The readings featured Abram’s dilemmas of leaving home from Ur of the Chaldees to follow the Fertile Crescent into the unknown.  By hindsight into the ‘promised land’ and Abraham, father of nations.  Then Timothy is pictured in the dilemmas of second generation Christianity finding strength by going back to Christ’s death into resurrection. Finally we had Matthew’s version of the dilemmas of the apostles and Christ himself on the way to death and resurrection: the human opening out to transfiguration.

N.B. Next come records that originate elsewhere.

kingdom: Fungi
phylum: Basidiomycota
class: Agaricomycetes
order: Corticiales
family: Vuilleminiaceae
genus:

Dilemmas and resolution by hindsight find parallels in the feasts of the past week.   Patrick returning with Christ’s love to the people who enslaved him.  Joseph – and Father’s Day in Spain – with the dilemmas of fathers today.  Peter’s frescoes in the catacombs of his denial. Finally the dilemmas of aid to persecuting Pakistan, the no-fire zone and bombing in Libya, and the tensions elsewhere.  CS Lewis, on becoming a Christian ‘kicking, struggling, resentful’!

Prayers

For Libya, Japan, New Zealand, Bahrain and the Yemen.
For the dilemmas of leadership in the church and state.
For the sick, especially Janet and John McHenery’s Mum.
For loved ones who have died -  Canon Roy Flatt  in his priesthood and connection with the Macrae Family, Janet Williams with a difficult but precious life.   And the anniversaries of Marie Devaney and Ellen Taylor.